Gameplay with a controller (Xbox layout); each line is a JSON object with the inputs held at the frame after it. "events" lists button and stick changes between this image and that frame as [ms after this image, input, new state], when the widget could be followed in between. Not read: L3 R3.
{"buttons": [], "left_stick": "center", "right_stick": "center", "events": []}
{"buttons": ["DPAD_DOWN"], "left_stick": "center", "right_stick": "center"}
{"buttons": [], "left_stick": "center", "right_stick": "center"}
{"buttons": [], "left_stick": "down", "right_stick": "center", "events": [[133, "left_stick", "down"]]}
────
__Exercise instructions__. Each line in the data that has the word "buttons" counts once; state how many such lines there are, without comment.

__Solution to the problem__. 4